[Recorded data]
********
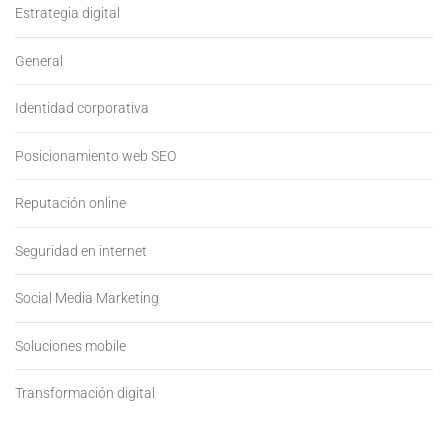
Estrategia digital
General
Identidad corporativa
Posicionamiento web SEO
Reputación online
Seguridad en internet
Social Media Marketing
Soluciones mobile
Transformación digital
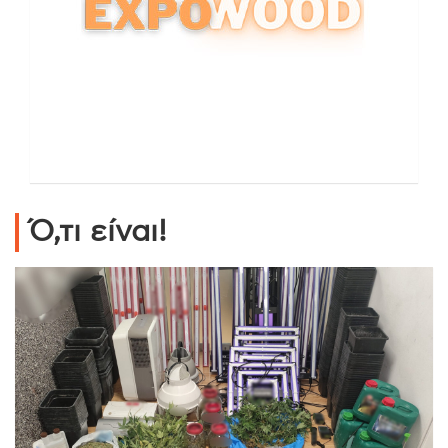
Ό,τι είναι!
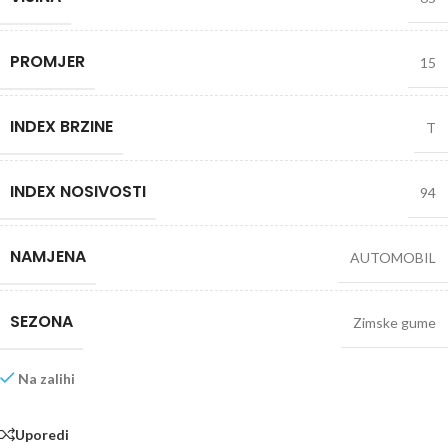
PROMJER
15
INDEX BRZINE
T
INDEX NOSIVOSTI
94
NAMJENA
AUTOMOBIL
SEZONA
Zimske gume
Na zalihi
Uporedi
********
- [Brief]: Up to and including the last line above, starting with the line that contains "INDEX BRZINE", return each line exactly and nothing else.

- [Task answer]:
INDEX BRZINE
T
INDEX NOSIVOSTI
94
NAMJENA
AUTOMOBIL
SEZONA
Zimske gume
Na zalihi
Uporedi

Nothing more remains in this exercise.